Homosexuality and the University of Melbourne

This subject guide was prepared by Graham Willett and Kathy Sport for a Melbourne Engagement Grant project

For most of Australian history, homosexuality** was a vilified, marginalised and, for men, criminalised state of being. (Sexual relations between women have never been illegal in the British legal system, though it has been reported that offensive behaviour charges were used against public displays of affection). And yet, as decades of research have started to reveal, women and men with same-sex desires find ways to live and love, to celebrate, to support each other. The sexual history of Australia is much richer than we might have thought.

The University of Melbourne has not always lived up to its commitment as a place of freedom of thought, unfettered exploration and fearless learning, however, close examination of archival records reveals the ways in which the inner-city campus has played a role in understanding the diversity of Australian life.

This was especially true beginning in the 1960s as society started to break the shackles of conformity – of thought and of behaviour – which had been entrenched for such a long time. New thinking was on the march, at the University, as much as anywhere else.

Amongst the myriad of issues that were under challenge, older ideas of homosexuality as a sin, a crime, and a pathological condition were questioned. On campus, new liberalism found the place and the space to express itself in the student newspaper Farrago and in Debating Society gatherings. The first public meetings in Melbourne to discuss homosexuality took place at the University of Melbourne with a Debating Society discussion in 1964 and a public meeting in 1970. In 1969, when the lesbian organisation Daughters of Bilitis wanted to reach out, they also chose the campus as the place to do so.

By the early 1970s homosexual activists – now calling themselves gay and lesbian – were campaigning openly, proudly, confidently demanding that society change – laws, attitudes, professional and public opinion. Many (but not all) academics and students supported the new politics of sexuality. There were opposing views and many difficulties in trying to change the laws.

Communist Party collection
Selected documents from the Communist Party of Australia, Victorian Branch collection, University of Melbourne Archives, item 1991.0152.0502

Funded by the Melbourne Engagement Grant Scheme, Graham Willett and Kathy Sport have examined the University of Melbourne Archives for evidence of the University’s contribution to gay law reform and to the broader discourse.

Sport searched the records of the Student Union and the Student Representative Council (SRC), material from the AUS Women’s Department and the VWLLFA, and a collection of gay liberation material that reflects the interstate links. These collections provide unique insights into the LGBTIQ histories of sexuality on campus, through the evidentiary correspondence of individual activists and the organised activities – demonstrations, conferences, publications, cultural events – of gay and lesbian groups, such as GaySoc, as well as the influence of second wave feminism.

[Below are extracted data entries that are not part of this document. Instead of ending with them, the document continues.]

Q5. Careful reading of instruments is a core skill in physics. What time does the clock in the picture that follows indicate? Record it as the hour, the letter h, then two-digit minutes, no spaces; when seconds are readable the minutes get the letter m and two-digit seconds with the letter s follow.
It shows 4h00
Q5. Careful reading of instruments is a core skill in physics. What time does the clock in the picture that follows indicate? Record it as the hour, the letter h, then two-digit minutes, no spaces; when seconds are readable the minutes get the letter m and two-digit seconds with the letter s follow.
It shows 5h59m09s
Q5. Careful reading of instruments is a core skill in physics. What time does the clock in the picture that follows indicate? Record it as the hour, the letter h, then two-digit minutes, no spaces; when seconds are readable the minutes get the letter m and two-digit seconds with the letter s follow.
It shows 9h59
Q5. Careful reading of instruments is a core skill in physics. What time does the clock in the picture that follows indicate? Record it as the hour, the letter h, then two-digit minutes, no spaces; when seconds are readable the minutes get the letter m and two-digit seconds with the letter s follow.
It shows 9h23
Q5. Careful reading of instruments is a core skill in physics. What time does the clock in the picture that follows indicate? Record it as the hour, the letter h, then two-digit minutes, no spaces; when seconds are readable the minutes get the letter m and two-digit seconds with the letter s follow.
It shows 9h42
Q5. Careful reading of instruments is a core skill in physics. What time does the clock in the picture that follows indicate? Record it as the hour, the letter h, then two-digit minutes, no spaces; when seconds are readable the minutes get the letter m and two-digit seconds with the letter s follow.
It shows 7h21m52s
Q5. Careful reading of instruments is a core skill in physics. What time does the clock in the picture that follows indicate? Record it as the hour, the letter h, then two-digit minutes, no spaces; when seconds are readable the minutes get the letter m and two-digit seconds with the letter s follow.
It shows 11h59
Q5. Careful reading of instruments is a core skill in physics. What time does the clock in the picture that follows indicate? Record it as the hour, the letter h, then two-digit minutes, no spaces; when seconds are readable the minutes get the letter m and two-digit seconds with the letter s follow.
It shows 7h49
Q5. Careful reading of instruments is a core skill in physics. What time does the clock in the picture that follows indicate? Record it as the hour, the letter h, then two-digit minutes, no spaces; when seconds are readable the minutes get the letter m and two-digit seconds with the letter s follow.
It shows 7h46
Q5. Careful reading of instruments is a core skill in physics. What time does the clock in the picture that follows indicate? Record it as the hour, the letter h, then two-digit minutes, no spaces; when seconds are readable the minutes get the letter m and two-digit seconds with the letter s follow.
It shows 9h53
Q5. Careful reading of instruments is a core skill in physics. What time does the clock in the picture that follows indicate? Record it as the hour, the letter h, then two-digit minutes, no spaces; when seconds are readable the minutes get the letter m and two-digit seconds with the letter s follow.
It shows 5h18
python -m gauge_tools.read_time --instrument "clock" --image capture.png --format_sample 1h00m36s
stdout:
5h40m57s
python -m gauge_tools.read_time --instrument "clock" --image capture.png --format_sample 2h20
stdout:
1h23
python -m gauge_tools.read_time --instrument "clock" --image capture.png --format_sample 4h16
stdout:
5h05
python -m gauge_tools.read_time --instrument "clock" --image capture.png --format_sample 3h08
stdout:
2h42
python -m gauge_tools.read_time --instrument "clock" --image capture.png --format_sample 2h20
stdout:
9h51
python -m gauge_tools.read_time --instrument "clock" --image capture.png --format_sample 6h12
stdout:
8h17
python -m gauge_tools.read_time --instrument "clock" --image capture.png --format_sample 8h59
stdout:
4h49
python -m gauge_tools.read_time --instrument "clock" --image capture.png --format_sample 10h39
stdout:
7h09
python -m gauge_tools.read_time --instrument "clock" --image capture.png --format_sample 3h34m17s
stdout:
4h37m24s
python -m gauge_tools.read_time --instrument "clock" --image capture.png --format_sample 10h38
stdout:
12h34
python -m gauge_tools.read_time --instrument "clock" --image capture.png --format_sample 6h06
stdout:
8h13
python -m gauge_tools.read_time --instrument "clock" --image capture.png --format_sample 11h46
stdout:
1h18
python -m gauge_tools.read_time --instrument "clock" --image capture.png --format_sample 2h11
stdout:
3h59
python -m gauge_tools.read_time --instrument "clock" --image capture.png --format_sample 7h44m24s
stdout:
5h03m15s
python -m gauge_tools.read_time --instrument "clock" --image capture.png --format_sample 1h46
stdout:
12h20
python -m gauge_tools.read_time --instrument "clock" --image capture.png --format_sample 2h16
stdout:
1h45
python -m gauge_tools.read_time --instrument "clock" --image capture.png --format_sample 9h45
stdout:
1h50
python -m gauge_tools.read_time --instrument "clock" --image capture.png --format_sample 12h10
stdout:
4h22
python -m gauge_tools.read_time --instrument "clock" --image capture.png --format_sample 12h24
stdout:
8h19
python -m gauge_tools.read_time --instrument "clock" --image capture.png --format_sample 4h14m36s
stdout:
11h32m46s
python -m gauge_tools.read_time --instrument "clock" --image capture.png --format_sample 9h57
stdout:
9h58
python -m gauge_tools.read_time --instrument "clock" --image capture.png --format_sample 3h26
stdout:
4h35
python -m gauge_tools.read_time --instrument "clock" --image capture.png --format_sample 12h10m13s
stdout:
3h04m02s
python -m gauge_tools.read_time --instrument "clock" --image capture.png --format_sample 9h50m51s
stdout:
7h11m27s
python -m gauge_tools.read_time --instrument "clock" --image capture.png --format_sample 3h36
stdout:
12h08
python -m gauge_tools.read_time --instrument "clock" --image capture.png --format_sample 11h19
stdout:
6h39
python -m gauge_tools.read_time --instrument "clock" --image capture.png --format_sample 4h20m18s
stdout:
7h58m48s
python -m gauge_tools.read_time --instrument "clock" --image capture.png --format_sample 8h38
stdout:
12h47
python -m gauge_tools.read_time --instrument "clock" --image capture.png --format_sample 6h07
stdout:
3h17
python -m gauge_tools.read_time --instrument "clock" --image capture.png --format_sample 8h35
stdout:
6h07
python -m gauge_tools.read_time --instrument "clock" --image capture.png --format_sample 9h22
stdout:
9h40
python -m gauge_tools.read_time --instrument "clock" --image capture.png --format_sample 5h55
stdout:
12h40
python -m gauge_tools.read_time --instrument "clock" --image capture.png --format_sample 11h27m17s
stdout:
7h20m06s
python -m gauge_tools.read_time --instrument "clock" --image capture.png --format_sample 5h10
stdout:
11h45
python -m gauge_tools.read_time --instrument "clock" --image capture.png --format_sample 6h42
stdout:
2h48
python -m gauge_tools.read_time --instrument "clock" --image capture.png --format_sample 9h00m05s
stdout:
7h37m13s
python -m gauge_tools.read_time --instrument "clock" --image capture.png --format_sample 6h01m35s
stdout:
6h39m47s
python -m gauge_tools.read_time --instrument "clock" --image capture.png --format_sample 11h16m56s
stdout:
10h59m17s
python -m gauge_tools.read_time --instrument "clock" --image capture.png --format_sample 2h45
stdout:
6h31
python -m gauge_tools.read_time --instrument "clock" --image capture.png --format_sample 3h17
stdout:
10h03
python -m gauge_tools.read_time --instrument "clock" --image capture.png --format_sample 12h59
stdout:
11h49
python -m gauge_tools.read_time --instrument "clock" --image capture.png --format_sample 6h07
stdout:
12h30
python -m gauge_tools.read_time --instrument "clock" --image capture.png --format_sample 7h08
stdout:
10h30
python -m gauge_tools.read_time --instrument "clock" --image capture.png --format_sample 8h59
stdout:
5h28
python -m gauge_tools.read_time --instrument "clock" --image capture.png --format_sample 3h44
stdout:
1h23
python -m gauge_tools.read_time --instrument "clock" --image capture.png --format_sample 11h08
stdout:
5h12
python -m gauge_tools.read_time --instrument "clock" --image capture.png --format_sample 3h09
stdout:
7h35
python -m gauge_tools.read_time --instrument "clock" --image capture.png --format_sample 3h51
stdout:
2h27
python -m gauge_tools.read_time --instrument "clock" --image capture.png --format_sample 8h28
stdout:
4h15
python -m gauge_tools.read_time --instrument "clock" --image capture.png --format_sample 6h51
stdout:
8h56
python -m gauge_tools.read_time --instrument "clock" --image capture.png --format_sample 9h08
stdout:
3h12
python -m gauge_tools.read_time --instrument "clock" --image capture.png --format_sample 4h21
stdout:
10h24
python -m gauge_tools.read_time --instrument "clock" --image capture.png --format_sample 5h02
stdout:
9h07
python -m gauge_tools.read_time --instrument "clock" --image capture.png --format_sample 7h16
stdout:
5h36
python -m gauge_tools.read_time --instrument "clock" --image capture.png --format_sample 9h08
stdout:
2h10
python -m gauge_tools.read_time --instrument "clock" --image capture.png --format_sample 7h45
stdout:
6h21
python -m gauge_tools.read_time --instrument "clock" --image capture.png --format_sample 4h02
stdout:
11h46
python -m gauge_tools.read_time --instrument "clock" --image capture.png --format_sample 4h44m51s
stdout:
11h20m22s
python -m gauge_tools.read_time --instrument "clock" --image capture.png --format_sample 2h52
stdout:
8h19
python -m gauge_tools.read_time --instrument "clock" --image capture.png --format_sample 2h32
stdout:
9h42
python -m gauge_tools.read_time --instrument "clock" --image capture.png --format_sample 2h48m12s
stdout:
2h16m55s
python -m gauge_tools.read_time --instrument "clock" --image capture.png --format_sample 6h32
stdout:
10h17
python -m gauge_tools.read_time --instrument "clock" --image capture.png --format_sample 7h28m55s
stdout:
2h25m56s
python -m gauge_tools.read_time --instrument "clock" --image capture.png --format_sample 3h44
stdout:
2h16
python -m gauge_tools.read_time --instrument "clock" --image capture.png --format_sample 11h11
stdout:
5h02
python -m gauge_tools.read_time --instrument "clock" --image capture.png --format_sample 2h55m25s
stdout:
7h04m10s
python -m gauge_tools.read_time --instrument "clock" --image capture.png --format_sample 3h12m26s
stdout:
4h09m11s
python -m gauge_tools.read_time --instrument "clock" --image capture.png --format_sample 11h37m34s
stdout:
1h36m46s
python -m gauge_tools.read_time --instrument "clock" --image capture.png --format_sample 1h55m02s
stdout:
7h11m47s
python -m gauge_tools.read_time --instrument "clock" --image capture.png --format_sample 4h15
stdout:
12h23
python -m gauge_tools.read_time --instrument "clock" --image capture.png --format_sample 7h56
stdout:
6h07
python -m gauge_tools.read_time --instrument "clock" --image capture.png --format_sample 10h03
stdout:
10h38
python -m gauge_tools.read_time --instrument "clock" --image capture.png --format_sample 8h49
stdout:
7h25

Willett focused on the papers of Julian Phillips, who he had interviewed in 2004. Phillips had a distinguished academic career and worked for the state and federal governments in various capacities over the years. He was instrumental in the development of Victoria’s decriminalisation legislation. But we find too, evidence of his encounter with a hitherto little known organisation, the Victorian Transsexuals Coalition.

As well as the materials identified in the Archives, there is plenty of additional evidence of LGBTIQ histories by and through the University of Melbourne and its contribution to public debate and discussion and reform.

** The language used to describe same-sex desire has varied over time and at any given moment different terms are claimed and/or reclaimed with different emphasis. Historically, sodomy and inversion are known as legal and medical categories of forbidden acts; as well as a plethora of negative vernacular terms such as poofter. Camp was commonly used as a term of self-definition in Australia until gay arrived from the USA in about 1972. From the early 1970s new meanings of gay and lesbian came into the language of the liberation movement.

Queer has been in use as an umbrella label or identity of its own from the mid-1980s onwards (having been a term of abuse in the 1950s), whilst LGBTI, which stand for Lesbian, Gay, Bisexual, Trans, Gender Diverse, Intersex has come to reflect the inclusive language of respect, integrity and human rights. LGBTI (and LGBTIQ) promotes an alliance between those who have faced historical exclusion and marginalisation. It must also be acknowledged that there are (and always will be) additional ways of describing distinct histories and experiences beyond the five letters. Sistergirls and Brotherboys for example, are affectionate words for trans people who are Aboriginal or Torres Strait Islander, often according to geographic location.